- Born: Henri Joseph Rey 23 April 1912 Curepipe, Mauritius
- Died: 12 January 2000 (aged 87) Saint-Martin-de-Ré, France
- Occupation: Psychoanalyst

= Henri Rey (psychoanalyst) =

British physician and psychoanalyst

Joseph Henri Rey (23 April 1912 – 12 January 2000) was a Mauritian-British physician and psychoanalyst.

==Biography==
Of French ancestry, Rey was born in Curepipe. After studying agricultural chemistry and working on a sugar plantation for a few years, he changed course and left for England to pursue medical studies. Rey graduated MB, BS at St Bartholomew's Hospital in 1943, and was awarded the MD in 1949. During World War II, he worked in different hospitals and in the fire service during the Blitz.

Rey joined the Maudsley Hospital in 1945. His early research largely dealt with epilepsy and endocrine functions; he was gradually drawn to psychoanalysis, and began training at the Institute of Psychoanalysis of the British Psychoanalytical Society. After qualifying as an analyst in 1958 he was appointed a consultant psychotherapist at Maudsley, and began practicing part time as a psychoanalyst. In 1977 he retired to the Île de Ré in western France, where he led an active life until his death in Saint-Martin-de-Ré in 2000.

==Work==
Rey was particularly influenced by the work of Melanie Klein and Herbert Rosenfeld. Drawing on his work with borderline patients, Rey developed a view of the mind as conceptualised spatially. He theorized the idea of a "marsupial space" which, somewhat like the pouch of a kangaroo, could offer some excursions outside of it, while still keeping the child within the maternal space.
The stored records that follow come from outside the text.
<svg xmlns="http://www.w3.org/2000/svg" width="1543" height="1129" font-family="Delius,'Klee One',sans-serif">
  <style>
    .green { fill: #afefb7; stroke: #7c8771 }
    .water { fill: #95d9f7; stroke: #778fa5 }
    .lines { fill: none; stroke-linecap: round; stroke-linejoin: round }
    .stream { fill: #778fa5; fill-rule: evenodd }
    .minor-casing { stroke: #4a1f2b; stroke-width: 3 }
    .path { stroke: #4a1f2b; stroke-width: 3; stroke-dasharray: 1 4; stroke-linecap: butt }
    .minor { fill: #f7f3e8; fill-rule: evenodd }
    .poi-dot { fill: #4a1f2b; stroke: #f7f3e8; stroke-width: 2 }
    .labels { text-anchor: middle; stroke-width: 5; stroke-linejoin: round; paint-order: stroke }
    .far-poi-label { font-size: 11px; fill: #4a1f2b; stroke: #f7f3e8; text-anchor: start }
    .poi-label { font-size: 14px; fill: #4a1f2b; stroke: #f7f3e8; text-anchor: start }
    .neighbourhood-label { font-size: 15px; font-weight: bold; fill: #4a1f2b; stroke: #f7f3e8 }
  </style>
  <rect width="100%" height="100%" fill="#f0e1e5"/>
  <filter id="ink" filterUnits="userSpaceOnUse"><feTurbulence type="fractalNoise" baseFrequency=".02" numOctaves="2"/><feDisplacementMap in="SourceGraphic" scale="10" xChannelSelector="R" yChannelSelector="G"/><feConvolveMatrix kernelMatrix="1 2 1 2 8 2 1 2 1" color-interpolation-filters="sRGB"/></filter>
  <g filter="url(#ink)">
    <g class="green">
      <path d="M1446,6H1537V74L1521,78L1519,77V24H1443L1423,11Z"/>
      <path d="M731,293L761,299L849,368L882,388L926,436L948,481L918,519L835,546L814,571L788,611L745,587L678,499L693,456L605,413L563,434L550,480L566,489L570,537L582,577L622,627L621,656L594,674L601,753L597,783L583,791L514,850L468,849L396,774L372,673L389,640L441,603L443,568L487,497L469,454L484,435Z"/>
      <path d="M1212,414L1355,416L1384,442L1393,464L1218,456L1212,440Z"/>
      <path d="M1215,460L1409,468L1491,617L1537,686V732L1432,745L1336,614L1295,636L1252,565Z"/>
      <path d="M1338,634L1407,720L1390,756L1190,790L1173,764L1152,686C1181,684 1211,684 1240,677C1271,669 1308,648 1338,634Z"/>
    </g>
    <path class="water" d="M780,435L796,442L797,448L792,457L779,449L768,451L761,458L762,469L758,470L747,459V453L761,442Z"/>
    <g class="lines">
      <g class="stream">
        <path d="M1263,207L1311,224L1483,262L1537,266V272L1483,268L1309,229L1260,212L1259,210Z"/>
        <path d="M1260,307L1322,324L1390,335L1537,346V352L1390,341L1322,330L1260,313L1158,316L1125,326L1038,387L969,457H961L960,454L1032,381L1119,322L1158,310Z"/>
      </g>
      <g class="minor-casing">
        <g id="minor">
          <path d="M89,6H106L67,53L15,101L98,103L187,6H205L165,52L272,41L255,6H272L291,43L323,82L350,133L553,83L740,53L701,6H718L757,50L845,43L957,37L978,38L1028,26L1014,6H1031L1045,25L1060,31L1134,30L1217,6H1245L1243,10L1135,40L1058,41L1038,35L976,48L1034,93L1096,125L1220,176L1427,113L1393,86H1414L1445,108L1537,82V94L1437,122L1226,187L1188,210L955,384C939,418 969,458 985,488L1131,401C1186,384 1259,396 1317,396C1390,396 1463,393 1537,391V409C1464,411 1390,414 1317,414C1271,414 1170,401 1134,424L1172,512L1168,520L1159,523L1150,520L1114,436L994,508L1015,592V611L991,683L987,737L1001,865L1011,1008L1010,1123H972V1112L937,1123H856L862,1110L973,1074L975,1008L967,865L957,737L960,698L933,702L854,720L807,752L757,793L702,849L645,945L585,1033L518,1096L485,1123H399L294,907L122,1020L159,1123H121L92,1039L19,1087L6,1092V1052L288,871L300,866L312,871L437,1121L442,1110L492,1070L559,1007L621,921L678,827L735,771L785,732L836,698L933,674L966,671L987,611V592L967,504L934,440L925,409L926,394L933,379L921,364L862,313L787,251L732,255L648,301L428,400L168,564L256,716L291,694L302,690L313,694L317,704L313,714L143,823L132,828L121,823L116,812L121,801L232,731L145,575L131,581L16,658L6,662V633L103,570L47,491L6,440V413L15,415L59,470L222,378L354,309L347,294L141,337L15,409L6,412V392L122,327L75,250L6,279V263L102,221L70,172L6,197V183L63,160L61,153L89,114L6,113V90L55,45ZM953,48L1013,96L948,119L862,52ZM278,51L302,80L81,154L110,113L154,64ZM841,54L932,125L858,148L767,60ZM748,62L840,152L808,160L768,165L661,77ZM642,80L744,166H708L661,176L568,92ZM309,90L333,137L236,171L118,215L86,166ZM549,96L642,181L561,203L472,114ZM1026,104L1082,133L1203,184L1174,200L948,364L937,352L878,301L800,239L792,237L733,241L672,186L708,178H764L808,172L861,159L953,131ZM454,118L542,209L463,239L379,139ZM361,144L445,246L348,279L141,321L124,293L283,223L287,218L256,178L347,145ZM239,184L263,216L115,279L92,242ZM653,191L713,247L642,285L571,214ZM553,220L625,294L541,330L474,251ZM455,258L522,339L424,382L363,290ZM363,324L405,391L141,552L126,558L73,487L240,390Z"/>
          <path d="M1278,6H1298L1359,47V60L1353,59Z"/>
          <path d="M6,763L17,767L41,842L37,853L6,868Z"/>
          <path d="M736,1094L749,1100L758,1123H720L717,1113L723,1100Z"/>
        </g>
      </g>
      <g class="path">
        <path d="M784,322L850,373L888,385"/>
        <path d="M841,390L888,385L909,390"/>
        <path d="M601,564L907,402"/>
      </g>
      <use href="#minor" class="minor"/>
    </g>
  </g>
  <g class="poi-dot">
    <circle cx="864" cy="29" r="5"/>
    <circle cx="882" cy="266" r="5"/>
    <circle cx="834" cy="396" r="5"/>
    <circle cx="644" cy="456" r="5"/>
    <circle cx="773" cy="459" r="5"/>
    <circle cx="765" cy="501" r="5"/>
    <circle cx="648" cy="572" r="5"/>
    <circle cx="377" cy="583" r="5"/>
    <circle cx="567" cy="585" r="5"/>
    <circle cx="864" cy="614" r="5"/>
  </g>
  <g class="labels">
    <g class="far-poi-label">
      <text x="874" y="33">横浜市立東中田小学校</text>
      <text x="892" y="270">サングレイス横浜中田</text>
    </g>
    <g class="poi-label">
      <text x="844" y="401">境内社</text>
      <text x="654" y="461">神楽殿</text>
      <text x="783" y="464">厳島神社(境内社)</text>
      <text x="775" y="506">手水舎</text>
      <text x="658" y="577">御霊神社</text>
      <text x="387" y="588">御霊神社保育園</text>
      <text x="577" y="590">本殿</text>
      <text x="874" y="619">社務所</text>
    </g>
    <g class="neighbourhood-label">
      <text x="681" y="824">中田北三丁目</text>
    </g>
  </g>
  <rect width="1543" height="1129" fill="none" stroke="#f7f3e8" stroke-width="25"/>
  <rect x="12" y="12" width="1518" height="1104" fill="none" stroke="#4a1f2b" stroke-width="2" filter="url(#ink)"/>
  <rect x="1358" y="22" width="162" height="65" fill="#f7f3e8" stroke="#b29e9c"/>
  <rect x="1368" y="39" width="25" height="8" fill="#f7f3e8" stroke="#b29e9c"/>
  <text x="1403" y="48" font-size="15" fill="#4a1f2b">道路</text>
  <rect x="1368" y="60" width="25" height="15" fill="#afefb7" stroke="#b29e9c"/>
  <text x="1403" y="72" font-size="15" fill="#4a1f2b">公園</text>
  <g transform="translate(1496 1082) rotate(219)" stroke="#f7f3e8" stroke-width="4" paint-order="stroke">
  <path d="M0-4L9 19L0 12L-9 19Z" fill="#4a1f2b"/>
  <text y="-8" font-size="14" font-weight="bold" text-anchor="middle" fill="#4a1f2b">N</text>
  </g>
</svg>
Many disturbed patients are unable to find a safe area of this kind, which creates what Rey called a "claustro-agoraphobic dilemma": the patient can find security neither with their objects, which provokes feelings of claustrophobia and confinement, nor away from them, which provokes agoraphobic reactions and feelings of disintegration. The borderline patient finds choices between alternatives, particularly concerning issues of identity, so difficult that they choose an area on the border between these states.

==Selected publications==
===Articles===
- "Liberté et processus de pensée psychotique", La Vie Médicale au Canada Français, 4 (1975), pp. 1046–1060.
- "Féminité, sexualité et espace intérieur" (1976), unpublished manuscript.
- "Schizoid Phenomena in the Borderline", in J. Le Boit and A. Capponi, Advances in the Psychotherapy of the Borderline Patient, New York: Jason Aronson, 1979, pp. 449–484.
- "The Schizoid Mode of Being and the Space-Time Continuum (Before Metaphor)", Journal of the Melanie Klein Society, 4 (1986), pp. 12–52.
- "Psycholinguistics, Object Relations, and the Therapeutic Process", Journal of the Melanie Klein Society, 4 (1986), pp. 5–35.
- "Reparation", Journal of the Melanie Klein Society, 4 (1986), pp. 5–35.
- "That Which Patients Bring to Analysis", International Journal of Psychoanalysis, 69 (1988), pp. 457–470.

===Books===
- Universals of Psychoanalysis in the Treatment of Psychotic and Borderline States, ed. Jeanne Magagna, London: Free Association Books, 1994.